Car buyers would probably pay the cost of those tariffs.
"We believe the tariffs on vehicles would undoubtedly be passed on to consumers," wrote Emmanuel Rosner, auto analyst for Deutsche Bank. If the Trump administration enforces the full 25% tariff, it would increase the price of vehicles sold in the United States by an average of about $1,300, Rosner said.
That price increase would hurt demand for cars, perhaps cutting US auto production by as much as 3 million vehicles a year, an 18% drop from current levels, Rosner estimates.
If that happened, it would be the greatest blow to the US auto industry since the Great Recession sent the industry hurling toward near collapse 10 years ago.
The industry imported $59.4 billion in parts from Mexico last year, according to US government trade data . That includes parts used in factories and those sold in auto parts stores and repair shops.
Mexico is by far the largest foreign source of parts used by the industry. About 16% of all auto parts used by US assembly plants come from Mexico, according to an estimate from the Center for Automotive Research, a leading industry think tank.
Automakers can't easily shift to other suppliers to avoid using parts from Mexico. Mexican parts suppliers specialize in providing low-cost, labor-intensive components, which don't make economic sense to build elsewhere, said Kristin Dziczek, vice president of industry, labor and economics at the center.
For example, 70% of wire harnesses, the collection of wires that carry power throughout a vehicle, come from Mexico. Few if any wire harnesses are made in the United States. Much of the rest of the harnesses arrive at the US-Mexican border from countries south of Mexico.
"It's one of the first pieces you install when you're assembling a car," she said in April when Trump was threatening to close the border with Mexico altogether.

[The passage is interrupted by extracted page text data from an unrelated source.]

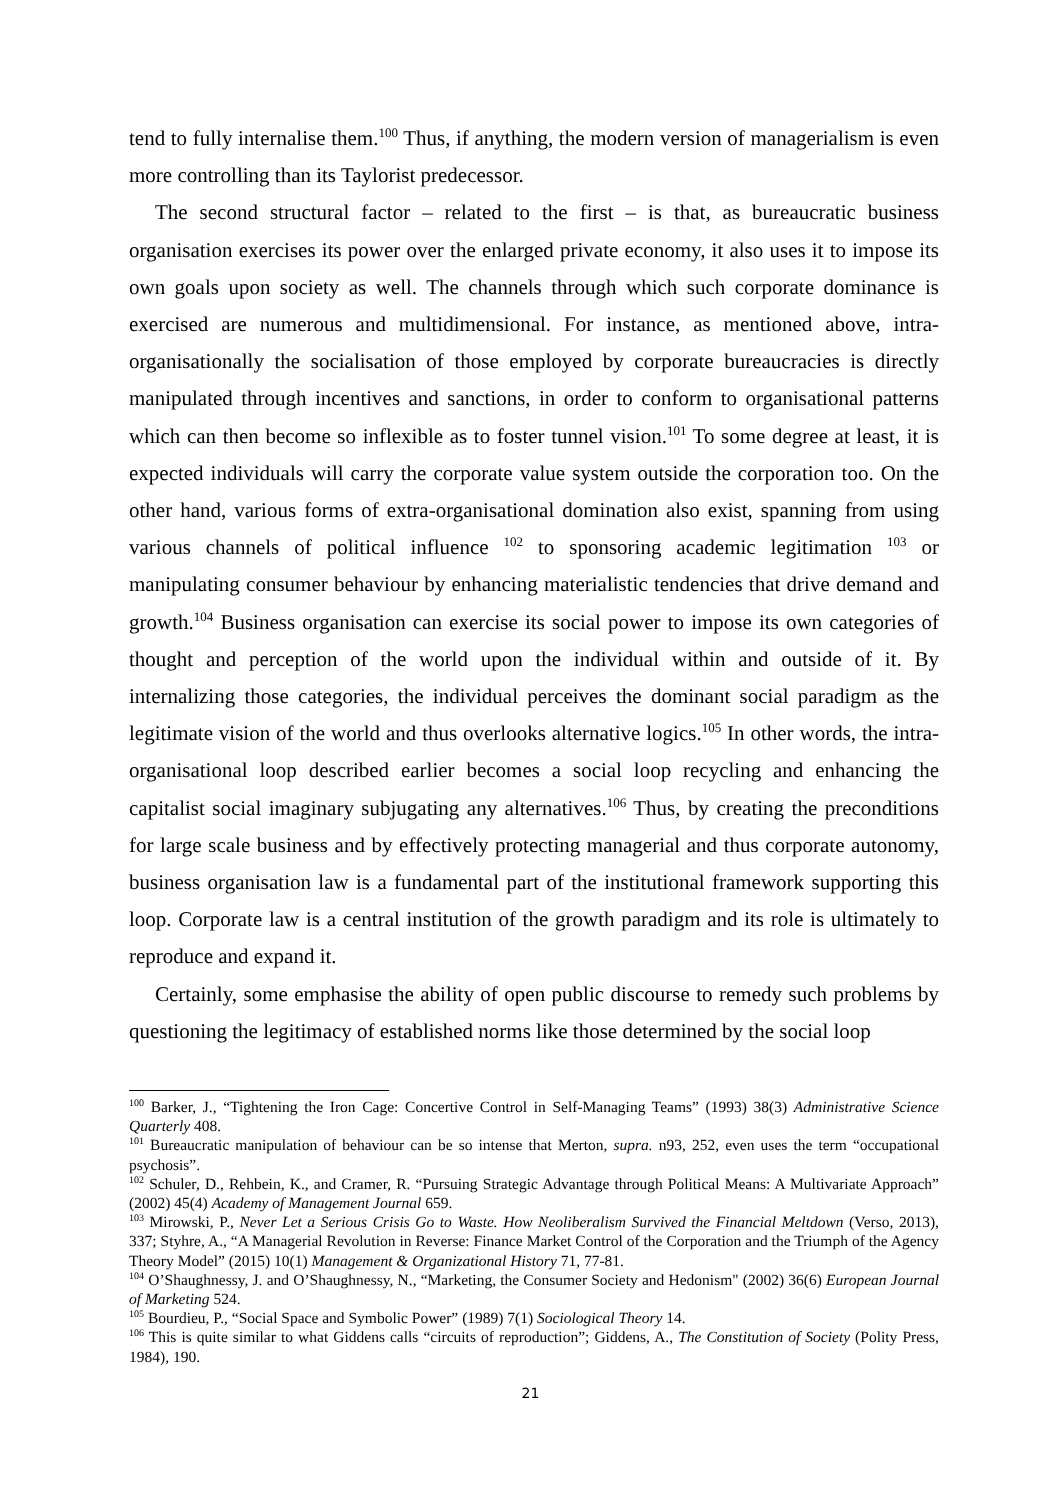tend to fully internalise them.<sup>100</sup> Thus, if anything, the modern version of managerialism is even more controlling than its Taylorist predecessor.
The second structural factor – related to the first – is that, as bureaucratic business organisation exercises its power over the enlarged private economy, it also uses it to impose its own goals upon society as well. The channels through which such corporate dominance is exercised are numerous and multidimensional. For instance, as mentioned above, intra-organisationally the socialisation of those employed by corporate bureaucracies is directly manipulated through incentives and sanctions, in order to conform to organisational patterns which can then become so inflexible as to foster tunnel vision.<sup>101</sup> To some degree at least, it is expected individuals will carry the corporate value system outside the corporation too. On the other hand, various forms of extra-organisational domination also exist, spanning from using various channels of political influence <sup>102</sup> to sponsoring academic legitimation <sup>103</sup> or manipulating consumer behaviour by enhancing materialistic tendencies that drive demand and growth.<sup>104</sup> Business organisation can exercise its social power to impose its own categories of thought and perception of the world upon the individual within and outside of it. By internalizing those categories, the individual perceives the dominant social paradigm as the legitimate vision of the world and thus overlooks alternative logics.<sup>105</sup> In other words, the intra-organisational loop described earlier becomes a social loop recycling and enhancing the capitalist social imaginary subjugating any alternatives.<sup>106</sup> Thus, by creating the preconditions for large scale business and by effectively protecting managerial and thus corporate autonomy, business organisation law is a fundamental part of the institutional framework supporting this loop. Corporate law is a central institution of the growth paradigm and its role is ultimately to reproduce and expand it.
Certainly, some emphasise the ability of open public discourse to remedy such problems by questioning the legitimacy of established norms like those determined by the social loop
<sup>100</sup> Barker, J., “Tightening the Iron Cage: Concertive Control in Self-Managing Teams” (1993) 38(3) Administrative Science Quarterly 408.
<sup>101</sup> Bureaucratic manipulation of behaviour can be so intense that Merton, supra. n93, 252, even uses the term “occupational psychosis”.
<sup>102</sup> Schuler, D., Rehbein, K., and Cramer, R. “Pursuing Strategic Advantage through Political Means: A Multivariate Approach” (2002) 45(4) Academy of Management Journal 659.
<sup>103</sup> Mirowski, P., Never Let a Serious Crisis Go to Waste. How Neoliberalism Survived the Financial Meltdown (Verso, 2013), 337; Styhre, A., “A Managerial Revolution in Reverse: Finance Market Control of the Corporation and the Triumph of the Agency Theory Model” (2015) 10(1) Management & Organizational History 71, 77-81.
<sup>104</sup> O’Shaughnessy, J. and O’Shaughnessy, N., “Marketing, the Consumer Society and Hedonism" (2002) 36(6) European Journal of Marketing 524.
<sup>105</sup> Bourdieu, P., “Social Space and Symbolic Power” (1989) 7(1) Sociological Theory 14.
<sup>106</sup> This is quite similar to what Giddens calls “circuits of reproduction”; Giddens, A., The Constitution of Society (Polity Press, 1984), 190.
21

Such a move would have shut the entire US auto industry within a week, she estimated.
"You can't build the whole car and slap the wire harness in later. This is a big critical part that shuts down the assembly line if you don't have it."

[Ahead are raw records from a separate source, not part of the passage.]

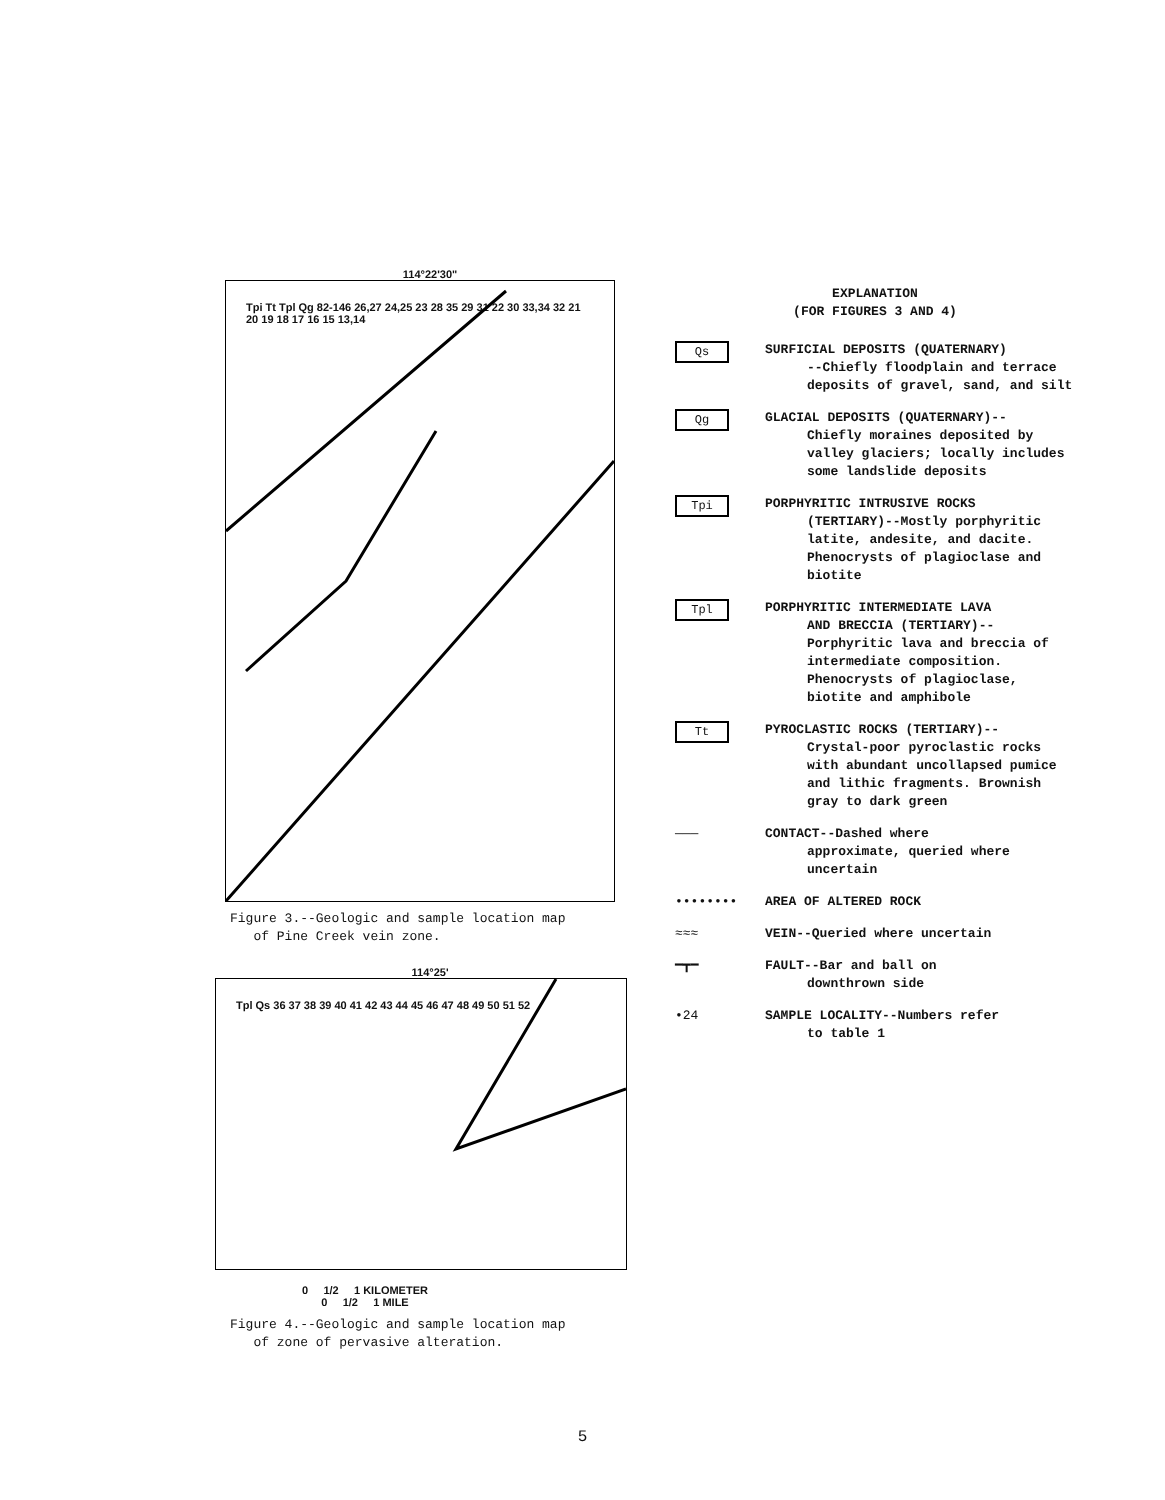114°22'30"
Tpi Tt Tpl Qg 82-146 26,27 24,25 23 28 35 29 31 22 30 33,34 32 21 20 19 18 17 16 15 13,14
Figure 3.--Geologic and sample location map
of Pine Creek vein zone.
114°25'
Tpl Qs 36 37 38 39 40 41 42 43 44 45 46 47 48 49 50 51 52
0 1/2 1 KILOMETER
0 1/2 1 MILE
Figure 4.--Geologic and sample location map
of zone of pervasive alteration.
EXPLANATION
(FOR FIGURES 3 AND 4)
Qs SURFICIAL DEPOSITS (QUATERNARY)
--Chiefly floodplain and terrace deposits of gravel, sand, and silt
Qg GLACIAL DEPOSITS (QUATERNARY)--
Chiefly moraines deposited by valley glaciers; locally includes some landslide deposits
Tpi PORPHYRITIC INTRUSIVE ROCKS
(TERTIARY)--Mostly porphyritic latite, andesite, and dacite. Phenocrysts of plagioclase and biotite
Tpl PORPHYRITIC INTERMEDIATE LAVA
AND BRECCIA (TERTIARY)--Porphyritic lava and breccia of intermediate composition. Phenocrysts of plagioclase, biotite and amphibole
Tt PYROCLASTIC ROCKS (TERTIARY)--
Crystal-poor pyroclastic rocks with abundant uncollapsed pumice and lithic fragments. Brownish gray to dark green
——— CONTACT--Dashed where
approximate, queried where uncertain
•••••••• AREA OF ALTERED ROCK
≈≈≈ VEIN--Queried where uncertain
━┳━ FAULT--Bar and ball on
downthrown side
•24 SAMPLE LOCALITY--Numbers refer
to table 1
5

Finished cars and trucks also come into the United States from Mexico — about 2.7 million autos were imported from Mexico last year, worth $52 billion, according to the US Commerce Department . That's nearly a million more autos than came from Japan, the No. 2 source of auto imports.
A 25% tariff on all imports from Mexico would add about $28 billion a year to the cost of completed vehicles and parts.
Automakers are strong supporters of the new trade deal that the Trump administration negotiated with Mexico and Canada designed to replace NAFTA. That trade agreement, the US Mexico Canada Agreement (USMCA), would continue to allow most auto parts and vehicles to cross the border in both directions without tariffs. But it needs Congressional ratification before it takes effect.
The USMCA "relies on duty-free access to be successful. The imposition of tariffs against Mexico will undermine its positive impact and would impose significant cost on the US auto industry," said Matt Blunt, president of the American Automotive Policy Council, an industry group representing GM, Ford and Fiat Chrysler.
The US auto industry is already struggling with increased costs because of the Trump administration's tariffs on steel and aluminum. Both General Motors and Ford have estimated that rising commodity prices from those tariffs have raised their costs by more than $1 billion each.
The entire industry has been trying to cut costs to free up cash for the expensive research and development challenge of developing the next generation of electric and self-driving cars. That is the reason GM cited for its plans to close four US factories this year.
That means automakers probably wouldn't assume the cost of the tariffs. Instead, they would pass them onto consumers. That could hurt American auto sales and cost additional jobs in the United States. Last year, GM warned that a proposal to put tariffs on all cars and auto parts imports from around the world would lead it and other automakers to cut US jobs .
Costs would rise even further if Mexico responds by imposing tariffs of its own on American goods. That would be a double blow to the US auto industry, because Mexico is a major market for both its cars and its parts.
Mexico bought 140,600 cars from the US last year, about 8% of all car exports, making it the fourth largest market behind Canada, China and Germany, according to the US Commerce Department . Those cars cost $3.3 billion.
More importantly, US parts makers shipped another $32.5 billion worth of parts to Mexico, mostly to use in Mexican auto plants.